INPUT: Begin

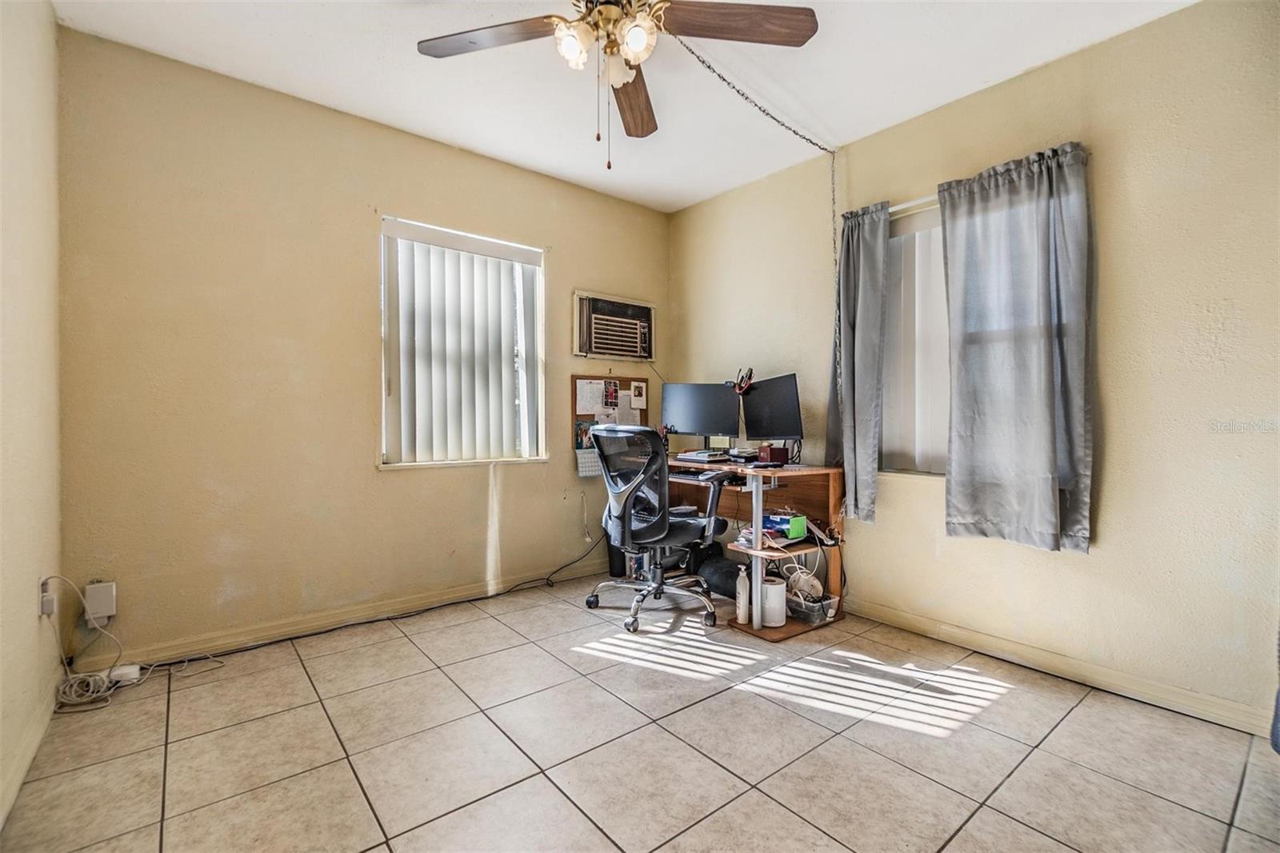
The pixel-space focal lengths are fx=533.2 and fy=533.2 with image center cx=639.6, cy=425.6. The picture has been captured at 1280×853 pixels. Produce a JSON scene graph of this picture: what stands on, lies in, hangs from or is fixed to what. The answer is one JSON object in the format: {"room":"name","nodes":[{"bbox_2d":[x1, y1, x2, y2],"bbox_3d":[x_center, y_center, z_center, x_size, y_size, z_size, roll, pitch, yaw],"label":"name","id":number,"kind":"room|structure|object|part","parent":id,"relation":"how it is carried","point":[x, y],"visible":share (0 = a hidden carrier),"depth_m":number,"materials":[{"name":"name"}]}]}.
{"room":"office","nodes":[
{"label":"office","id":0,"kind":"room"},
{"bbox_2d":[0,0,60,828],"bbox_3d":[-1.260,-0.259,0.701,0.163,2.672,3.811,0,1,-39],"label":"left wall","id":1,"kind":"structure","parent":0,"point":[29,607],"depth_m":1.73,"materials":[{"name":"beige paint"}]},
{"bbox_2d":[0,683,56,826],"bbox_3d":[-1.273,1.026,0.876,0.015,0.090,3.348,0,1,-39],"label":"baseboard","id":2,"kind":"structure","parent":1,"relation":"attached to","point":[34,737],"depth_m":1.65,"materials":[{"name":"beige paint"}]},
{"bbox_2d":[38,575,56,616],"bbox_3d":[-2.106,0.604,1.899,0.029,0.124,0.073,0,1,-39],"label":"wall socket","id":3,"kind":"object","parent":1,"relation":"attached to","point":[49,605],"visible":0.79,"depth_m":1.88,"materials":[{"name":"white plastic"}]},
{"bbox_2d":[56,26,671,658],"bbox_3d":[-1.079,-0.298,3.298,3.515,2.699,0.164,0,1,-39],"label":"back wall","id":4,"kind":"structure","parent":0,"point":[562,478],"depth_m":2.60,"materials":[{"name":"beige paint"}]},
{"bbox_2d":[84,580,117,624],"bbox_3d":[-2.228,0.728,2.201,0.087,0.159,0.049,0,1,-39],"label":"box","id":5,"kind":"object","parent":4,"relation":"attached to","point":[109,605],"visible":0.94,"depth_m":2.19,"materials":[{"name":"white plastic"}]},
{"bbox_2d":[111,557,609,666],"bbox_3d":[-1.169,1.005,3.141,3.102,0.090,0.015,0,1,-39],"label":"baseboard","id":6,"kind":"structure","parent":4,"relation":"attached to","point":[331,620],"depth_m":2.77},
{"bbox_2d":[378,215,547,469],"bbox_3d":[-1.063,-0.427,3.280,0.990,1.410,0.142,0,1,-39],"label":"window","id":7,"kind":"structure","parent":4,"relation":"in","point":[524,389],"depth_m":3.26,"materials":[{"name":"white plastic"}]},
{"bbox_2d":[572,373,651,472],"bbox_3d":[-0.195,-0.038,3.835,0.635,0.665,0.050,0,1,-39],"label":"bulletin board","id":8,"kind":"object","parent":4,"relation":"attached to","point":[625,382],"visible":0.49,"depth_m":3.78,"materials":[{"name":"brown"}]},
{"bbox_2d":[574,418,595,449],"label":"photo","id":9,"kind":"object","parent":8,"relation":"attached to","point":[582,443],"visible":0.75,"depth_m":3.71,"materials":[{"name":"multicoloured paper"}]},
{"bbox_2d":[575,448,602,477],"bbox_3d":[-0.314,0.253,3.694,0.276,0.167,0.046,0,1,-39],"label":"calendar","id":10,"kind":"object","parent":8,"relation":"hanging from","point":[587,474],"visible":0.67,"depth_m":3.65,"materials":[{"name":"white paper"}]},
{"bbox_2d":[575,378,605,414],"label":"paper","id":11,"kind":"object","parent":8,"relation":"attached to","point":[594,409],"visible":0.98,"depth_m":3.67,"materials":[{"name":"white paper"}]},
{"bbox_2d":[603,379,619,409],"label":"photo","id":12,"kind":"object","parent":8,"relation":"attached to","point":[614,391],"visible":0.98,"depth_m":3.83},
{"bbox_2d":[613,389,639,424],"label":"paper","id":13,"kind":"object","parent":8,"relation":"attached to","point":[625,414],"visible":0.77,"depth_m":3.88,"materials":[{"name":"white paper"}]},
{"bbox_2d":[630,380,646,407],"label":"paper","id":14,"kind":"object","parent":8,"relation":"attached to","point":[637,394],"visible":0.97,"depth_m":3.97,"materials":[{"name":"white paper"}]},
{"bbox_2d":[572,291,655,362],"bbox_3d":[-0.215,-0.695,3.923,0.706,0.427,0.330,0,1,-39],"label":"air conditioner","id":15,"kind":"object","parent":4,"relation":"in","point":[602,349],"visible":0.98,"depth_m":3.81,"materials":[{"name":"plastic"}]},
{"bbox_2d":[53,0,1193,213],"bbox_3d":[0.123,-1.662,1.633,3.552,0.108,4.122,0,1,-39],"label":"ceiling","id":16,"kind":"structure","parent":0,"point":[464,140],"depth_m":2.43,"materials":[{"name":"white paint"}]},
{"bbox_2d":[412,0,819,167],"bbox_3d":[-0.096,-1.222,1.730,1.294,0.788,1.296,0,1,-39],"label":"ceiling fan","id":17,"kind":"object","parent":16,"relation":"hanging from","point":[790,28],"visible":0.99,"depth_m":1.78,"materials":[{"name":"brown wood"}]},
{"bbox_3d":[-0.488,-1.285,1.787,0.413,0.036,0.423,0,1,-39],"label":"fan blade","id":18,"kind":"part","parent":17,"relation":"part of","materials":[{"name":"brown wood"}]},
{"bbox_3d":[-0.210,-1.205,1.697,0.115,0.119,0.114,0,1,-39],"label":"globe","id":19,"kind":"part","parent":17,"relation":"part of","materials":[{"name":"white glass"}]},
{"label":"light fixture","id":20,"kind":"part","parent":17,"relation":"part of","materials":[{"name":"glass"}]},
{"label":"glass shade","id":21,"kind":"part","parent":17,"relation":"part of","materials":[{"name":"white glass"}]},
{"bbox_3d":[-0.031,-1.279,2.136,0.208,0.048,0.574,1,1,3],"label":"fan blade","id":22,"kind":"part","parent":17,"relation":"part of","materials":[{"name":"brown wood"}]},
{"bbox_3d":[-0.019,-1.212,1.683,0.115,0.119,0.114,0,1,-39],"label":"globe","id":23,"kind":"part","parent":17,"relation":"part of","materials":[{"name":"white glass"}]},
{"bbox_3d":[0.311,-1.296,1.726,0.589,0.043,0.228,1,1,-12],"label":"fan blade","id":24,"kind":"part","parent":17,"relation":"part of","materials":[{"name":"brown wood"}]},
{"bbox_2d":[664,31,834,384],"bbox_3d":[0.478,-0.883,2.567,1.190,1.531,0.144,0,0,-31],"label":"chain","id":25,"kind":"object","parent":16,"relation":"hanging from","point":[692,53],"visible":0.91,"depth_m":2.83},
{"bbox_2d":[0,572,1279,852],"bbox_3d":[0.128,1.127,1.682,3.491,0.102,4.161,0,1,-39],"label":"tile floor","id":26,"kind":"structure","parent":0,"point":[792,822],"depth_m":1.77,"materials":[{"name":"beige tile"}]},
{"bbox_2d":[101,662,141,684],"bbox_3d":[-2.165,1.030,2.201,0.139,0.046,0.067,0,1,-39],"label":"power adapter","id":27,"kind":"object","parent":26,"relation":"on","point":[131,670],"visible":0.71,"depth_m":2.20,"materials":[{"name":"white plastic"}]},
{"bbox_2d":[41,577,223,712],"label":"cable bundle","id":28,"kind":"object","parent":26,"relation":"on","point":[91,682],"visible":0.92,"depth_m":2.09,"materials":[{"name":"white plastic"}]},
{"bbox_2d":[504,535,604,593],"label":"power cord","id":29,"kind":"object","parent":26,"relation":"on","point":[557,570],"visible":0.86,"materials":[{"name":"black plastic"}]},
{"bbox_2d":[605,534,625,578],"bbox_3d":[-0.099,0.867,3.750,0.244,0.350,0.232,0,1,-39],"label":"trash can","id":30,"kind":"object","parent":26,"relation":"on","point":[612,550],"visible":0.41,"depth_m":3.66,"materials":[{"name":"black plastic"}]},
{"bbox_2d":[584,426,729,631],"bbox_3d":[0.082,0.525,3.065,0.741,1.062,0.745,0,1,-39],"label":"office chair","id":31,"kind":"object","parent":26,"relation":"on","point":[662,535],"visible":0.99,"depth_m":2.89,"materials":[{"name":"black fabric"}]},
{"bbox_2d":[696,553,743,598],"bbox_3d":[0.548,0.943,3.326,0.243,0.202,0.378,0,1,-39],"label":"black bag","id":32,"kind":"object","parent":26,"relation":"on","point":[725,582],"visible":0.68,"depth_m":3.25,"materials":[{"name":"black fabric"}]},
{"bbox_2d":[664,458,847,639],"bbox_3d":[0.517,0.649,3.279,0.690,0.816,1.284,0,1,-39],"label":"desk","id":33,"kind":"object","parent":26,"relation":"on","point":[833,493],"visible":0.59,"depth_m":2.96,"materials":[{"name":"brown wood"}]},
{"bbox_2d":[660,381,739,450],"bbox_3d":[0.396,-0.046,3.562,0.579,0.469,0.191,0,0,28],"label":"left monitor","id":34,"kind":"object","parent":33,"relation":"on","point":[692,416],"visible":0.98,"depth_m":3.53,"materials":[{"name":"black plastic"}]},
{"bbox_2d":[675,447,732,462],"bbox_3d":[0.419,0.183,3.422,0.311,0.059,0.313,0,1,-39],"label":"paper stack","id":35,"kind":"object","parent":33,"relation":"on","point":[700,456],"visible":0.98,"depth_m":3.33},
{"bbox_2d":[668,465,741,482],"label":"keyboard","id":36,"kind":"object","parent":33,"relation":"on","point":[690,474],"visible":0.69,"depth_m":3.10,"materials":[{"name":"black plastic"}]},
{"bbox_2d":[735,566,749,622],"bbox_3d":[0.541,0.885,2.800,0.071,0.280,0.063,0,1,-39],"label":"white bottle","id":37,"kind":"object","parent":33,"relation":"on","point":[742,618],"visible":0.97,"depth_m":2.78,"materials":[{"name":"white plastic"}]},
{"bbox_2d":[738,373,803,445],"bbox_3d":[0.766,-0.058,3.205,0.181,0.457,0.565,0,0,-22],"label":"right monitor","id":38,"kind":"object","parent":33,"relation":"on","point":[782,416],"visible":0.95,"depth_m":3.17,"materials":[{"name":"black plastic"}]},
{"bbox_2d":[731,366,755,394],"bbox_3d":[0.653,-0.285,3.414,0.109,0.173,0.170,0,1,-39],"label":"holder","id":39,"kind":"object","parent":38,"relation":"on","point":[750,371],"visible":0.93,"depth_m":3.40,"materials":[{"name":"black"}]},
{"bbox_2d":[760,575,787,626],"bbox_3d":[0.680,0.904,2.758,0.142,0.212,0.142,0,1,-39],"label":"white canister","id":40,"kind":"object","parent":33,"relation":"on","point":[778,590],"visible":0.87,"depth_m":2.70,"materials":[{"name":"white"}]},
{"bbox_2d":[758,444,790,464],"bbox_3d":[0.763,0.165,3.061,0.121,0.097,0.124,0,1,-39],"label":"box","id":41,"kind":"object","parent":33,"relation":"on","point":[782,454],"visible":0.97,"depth_m":3.02,"materials":[{"name":"red"}]},
{"bbox_2d":[765,512,807,539],"bbox_3d":[0.768,0.533,2.900,0.173,0.096,0.208,0,1,-39],"label":"green box","id":42,"kind":"object","parent":33,"relation":"in","point":[800,533],"visible":0.92,"depth_m":2.84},
{"bbox_2d":[785,588,838,622],"bbox_3d":[0.900,0.960,2.870,0.208,0.112,0.252,0,1,-39],"label":"plastic bin","id":43,"kind":"object","parent":33,"relation":"on","point":[813,610],"visible":0.66,"depth_m":2.80,"materials":[{"name":"plastic"}]},
{"bbox_2d":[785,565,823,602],"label":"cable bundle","id":44,"kind":"object","parent":43,"relation":"in","point":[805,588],"visible":0.72,"depth_m":2.87,"materials":[{"name":"white plastic"}]},
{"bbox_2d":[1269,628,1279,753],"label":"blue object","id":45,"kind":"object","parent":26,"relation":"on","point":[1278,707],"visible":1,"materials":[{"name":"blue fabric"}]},
{"bbox_2d":[665,0,1279,732],"bbox_3d":[1.552,-0.269,2.729,0.166,2.690,4.105,0,1,-39],"label":"right wall","id":46,"kind":"structure","parent":0,"point":[1118,441],"depth_m":2.13,"materials":[{"name":"beige paint"}]},
{"bbox_2d":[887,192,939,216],"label":"curtain rod","id":47,"kind":"object","parent":46,"relation":"attached to","point":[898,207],"visible":0.32,"depth_m":2.74,"materials":[{"name":"white metal"}]},
{"bbox_2d":[827,201,889,523],"bbox_3d":[1.186,-0.330,2.937,0.136,1.700,0.363,0,1,-39],"label":"curtain","id":48,"kind":"object","parent":47,"relation":"hanging from","point":[865,411],"visible":0.93,"depth_m":2.90,"materials":[{"name":"grey fabric"}]},
{"bbox_2d":[940,140,1094,551],"bbox_3d":[1.639,-0.316,2.343,0.118,1.668,0.584,0,1,-39],"label":"curtain","id":49,"kind":"object","parent":47,"relation":"hanging from","point":[1038,414],"visible":0.99,"depth_m":2.31,"materials":[{"name":"grey fabric"}]},
{"bbox_2d":[879,197,951,475],"bbox_3d":[1.646,-0.422,2.599,0.143,1.401,1.092,0,1,-39],"label":"window","id":50,"kind":"structure","parent":46,"relation":"in","point":[893,274],"depth_m":2.83,"materials":[{"name":"white plastic"}]},
{"bbox_2d":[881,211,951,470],"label":"vertical blind","id":51,"kind":"object","parent":50,"relation":"attached to","point":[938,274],"visible":0.38,"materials":[{"name":"white plastic"}]},
{"bbox_2d":[840,597,1275,735],"bbox_3d":[1.641,1.026,2.508,0.016,0.089,3.390,0,1,-39],"label":"baseboard","id":52,"kind":"structure","parent":46,"relation":"attached to","point":[913,620],"depth_m":2.24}
]}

INPUT: End

■ **WHAT IS EXPECTED**
Each line above where the word "power" occurs should be copied out.

■ **WRITTEN REPLY**
{"bbox_2d":[101,662,141,684],"bbox_3d":[-2.165,1.030,2.201,0.139,0.046,0.067,0,1,-39],"label":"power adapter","id":27,"kind":"object","parent":26,"relation":"on","point":[131,670],"visible":0.71,"depth_m":2.20,"materials":[{"name":"white plastic"}]},
{"bbox_2d":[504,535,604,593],"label":"power cord","id":29,"kind":"object","parent":26,"relation":"on","point":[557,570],"visible":0.86,"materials":[{"name":"black plastic"}]},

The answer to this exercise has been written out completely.